Our attention to Bo was less than stellar: what kid wants to play with a dog outside when the television is inside? Once in awhile, we would run along the laundry line with him, or tickle him in the grass, but our ministrations were as our attention spans: short and unfocused. When winter came, mom moved Bo into the garage, and continued to operate as his sole companion. Mom worried, some, about our seeming lack of concern about the dog, and decided one afternoon to take Bo to the pound, figuring another family might better care for him-or, if not, death would be sweeter than neglect. She finally asked, several days later, whether we had seen Bo lately. Remembering that we had a dog, we hurried to the garage to pet him, but he was gone. Mom had made her point.
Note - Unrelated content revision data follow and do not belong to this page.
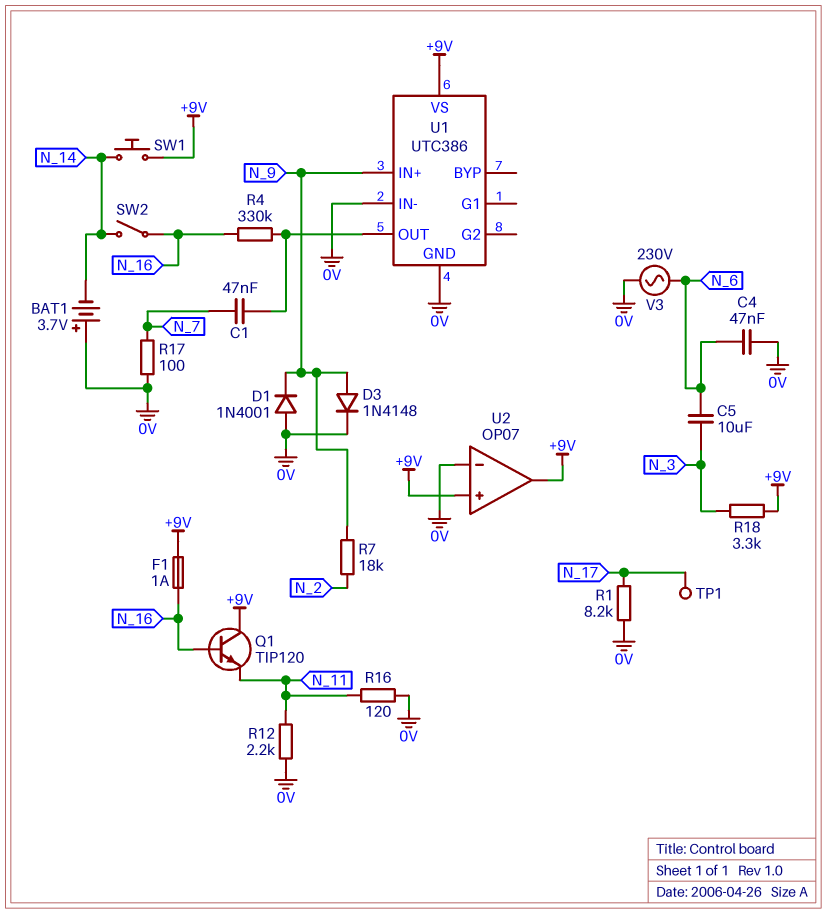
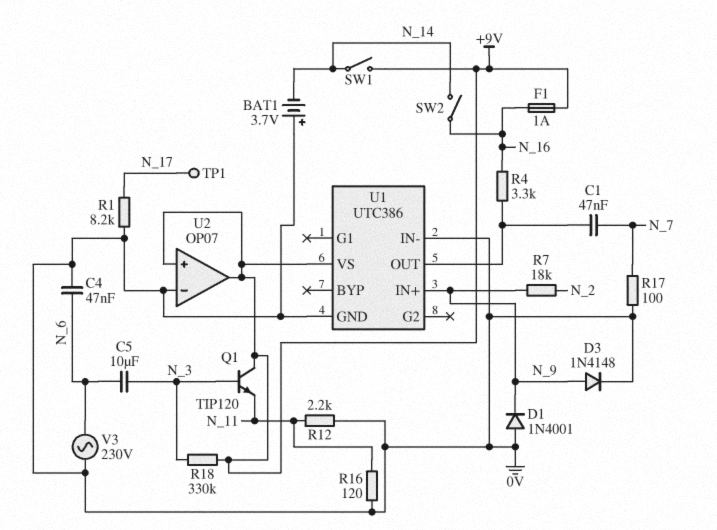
Q1: NPN TIP120 (B N_16, C +9V, E N_11) -> NPN TIP120 (B N_3, C +9V, E N_11)
R4: 330k (N_16, U1/OUT) -> 3.3k (N_16, U1/OUT)
R18: 3.3k (+9V, N_3) -> 330k (+9V, N_3)
SW1: button (+9V, N_14) -> switch (+9V, N_14)

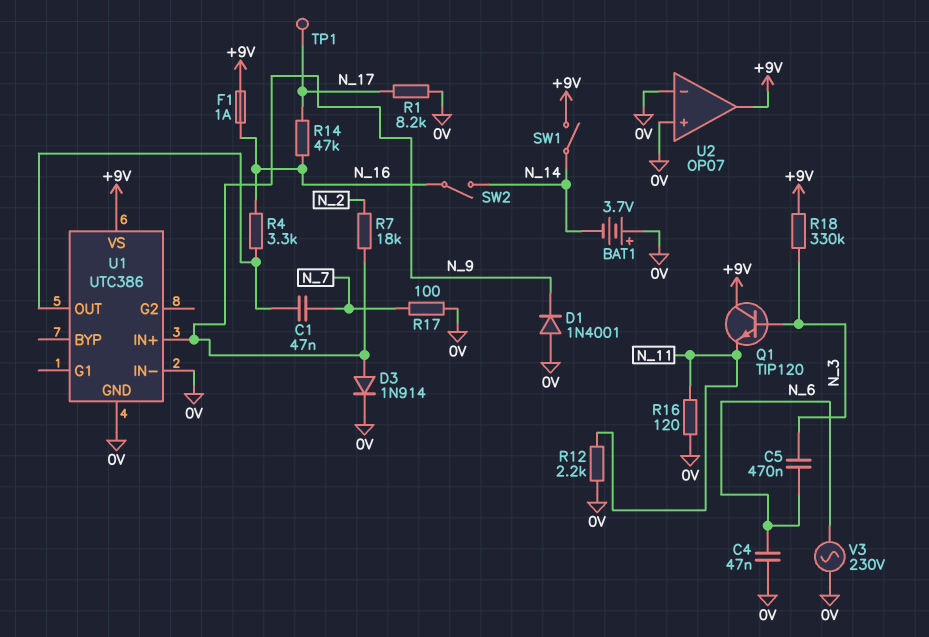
C5: 10uF (N_3, N_6) -> 470nF (N_3, N_6)
D3: diode 1N4148 (A N_9, K 0V) -> diode 1N914 (A N_9, K 0V)
R14: none -> 47k (N_16, N_17)
U2 pin in+: +9V -> 0V

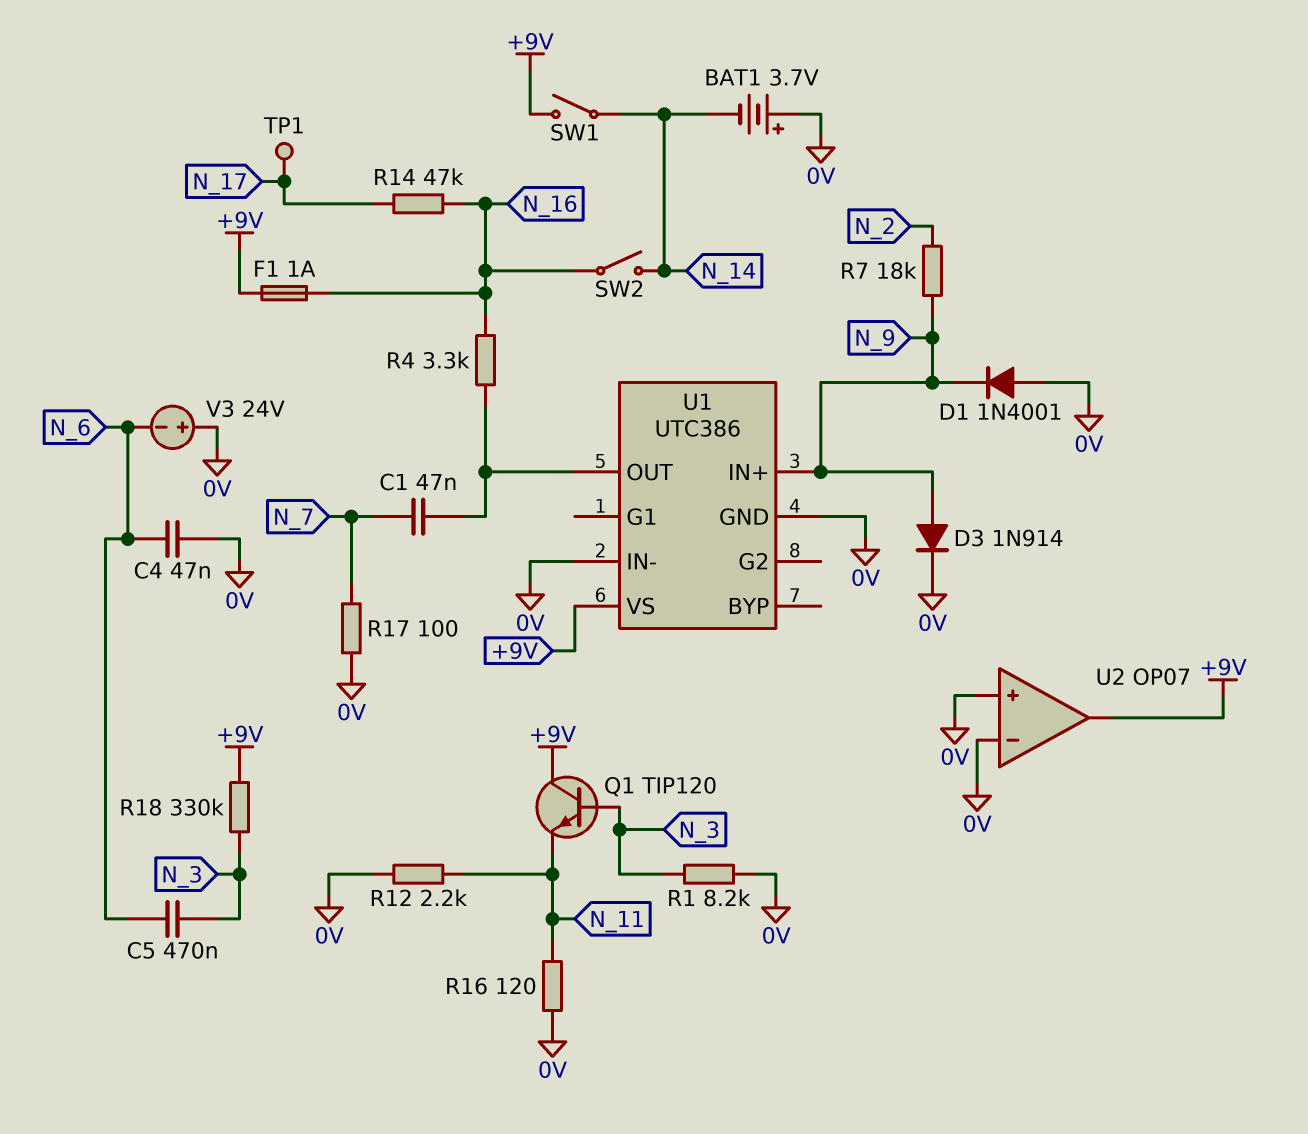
R1: 8.2k (0V, N_17) -> 8.2k (0V, N_3)
V3: AC 230V (0V, N_6) -> 24V (plus 0V, minus N_6)

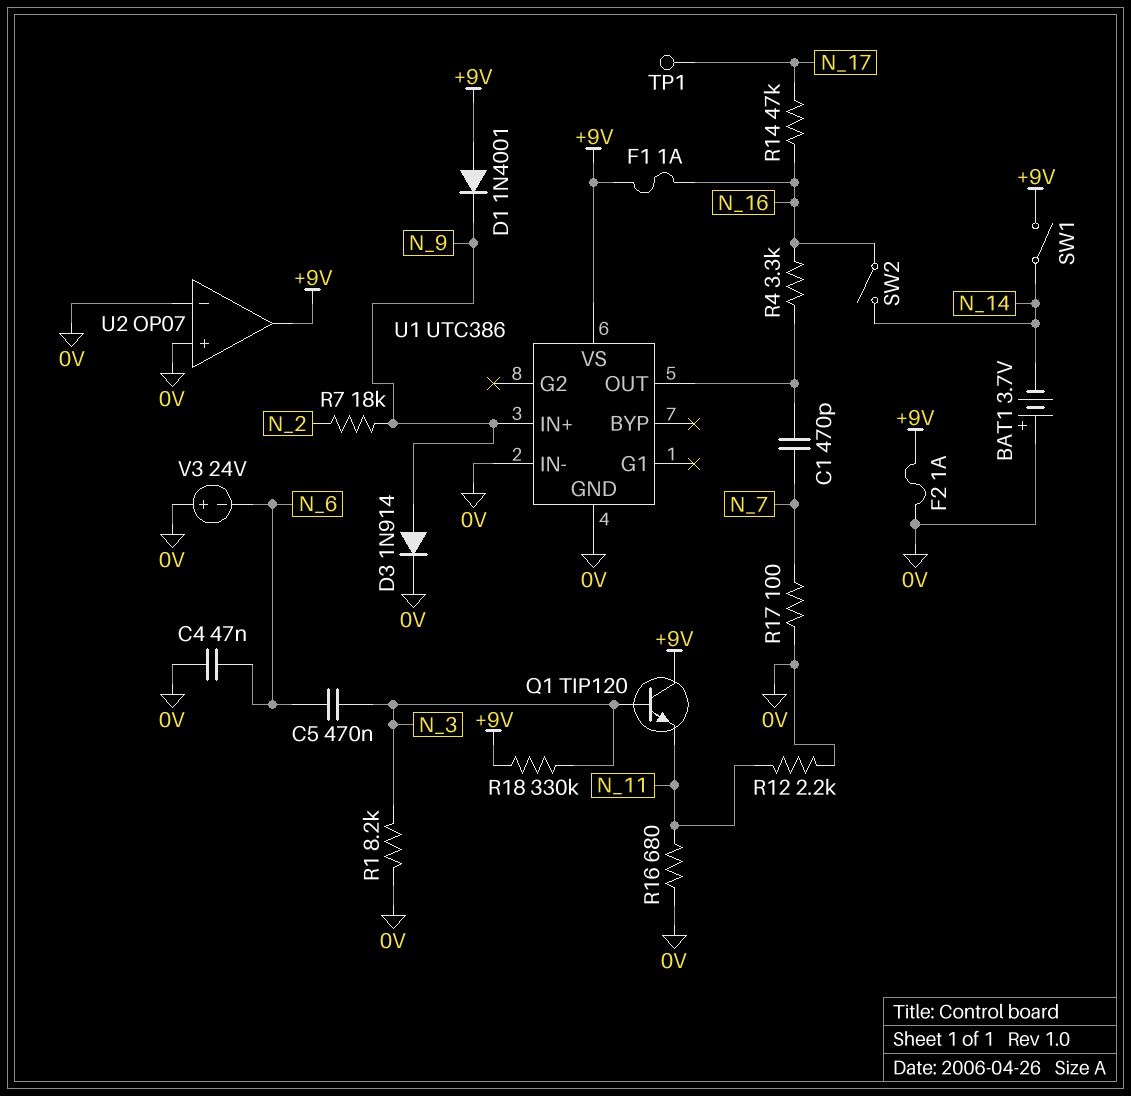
C1: 47nF (N_7, U1/OUT) -> 470pF (N_7, U1/OUT)
D1: diode 1N4001 (A 0V, K N_9) -> diode 1N4001 (A +9V, K N_9)
F2: none -> 1A (+9V, 0V)
R16: 120 (0V, N_11) -> 680 (0V, N_11)

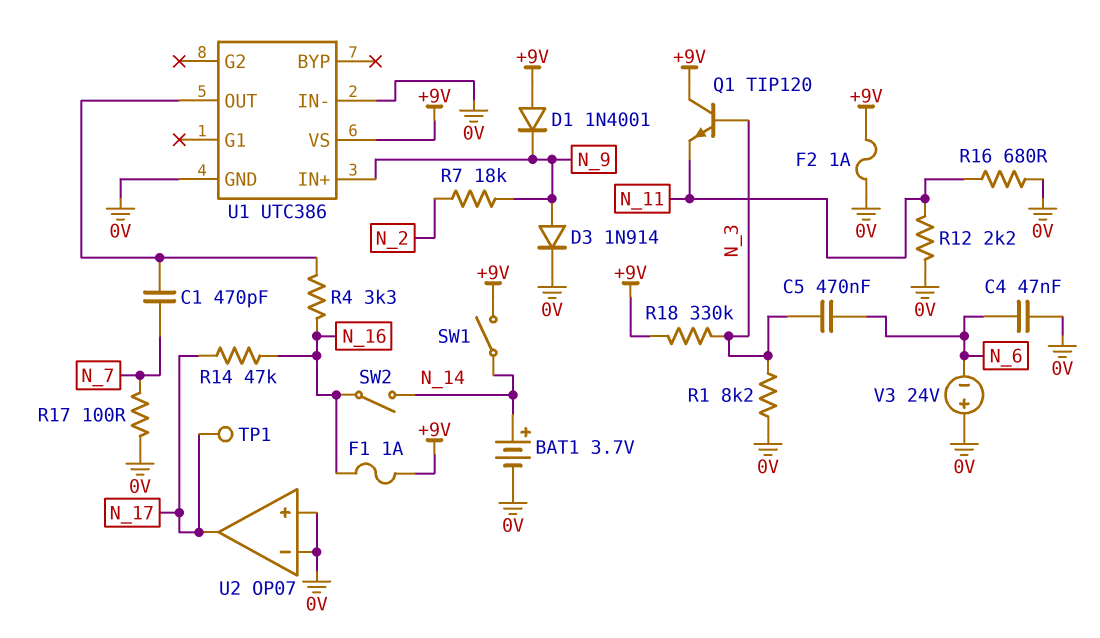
BAT1: 3.7V (plus 0V, minus N_14) -> 3.7V (plus N_14, minus 0V)
U2 pin out: +9V -> N_17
There were to be no more dogs in my childhood, and no more canine deaths. And so I never, like Robert Herrick, gave a dog the "million teares" he promised his dead Spaniel, Tracie; I never, like Wordsworth, cursed those gods who had made a dog "stiff and chill." Perhaps now, my own storied history with canine death affords me a bit of cynicism when I read dead dog poetry. I am somewhat as a jilted lover reading the sonnets of Petrarch and, having been spurned by love, finding in the affectionate words nothing to recommend. Similarly, for me, poems like Wordsworth's "Idyllium" seem merely cloying and pathetic, for I do not understand the sentiment driving the poem and its forced rhyme, nor the emotion blinding the poet's judgment about imagery and language. Had I my own profound experiences with canine companions, and with their deaths, I might find in dead dog poems a certain kind of beauty, and expression, that I can not now appreciate.

Or, more likely, the perfect paean to a dead dog just does not exist, and has not been written. For although something about the dead dog compels even the finest poets to pen their odes, the subject remains more opaque than war, or filial love, or God. The literary challenge for our time may be, then, to write the perfect dead dog poem, one unmatched by the centuries of dead dog poems that have come before. In a sense, the modernist anxiety about the past takes on magnificent proportions, having been revisited, now, by the dog-owning set.

Writing the perfect dead dog poem means, of course, that the poet must own the perfect dog. And even now at my feet lies the most poem-worthy dog in the world, a Black Labrador named Flannery (after the majestic Miss O'Connor) who is loyal, and kind, and whose spirit "answers every mood," as Kipling wrote of his own dog (now dead). Of any dog in the canine kingdom, mine is surely capable to inspire a lyric or two, more so than Wordsworth's dog, or Updike's, or Neruda's. Thus, when my dog dies (for no doubt she will), I hope to have more discretion than some poets, who respond to the muse's call with unchecked emotion. Surely when the time comes, I will bid my beloved companion farewell, the dog having "torn my heart" utterly. Then, I will write my poem about the old dog's death, about her faithful life now gone "stiff and cold"; I will write with a power unmet by any in western literature, and with a beauty worthy of the Nobel Prize. For no one has written profoundly about a canine corpse because no one has owned my dog.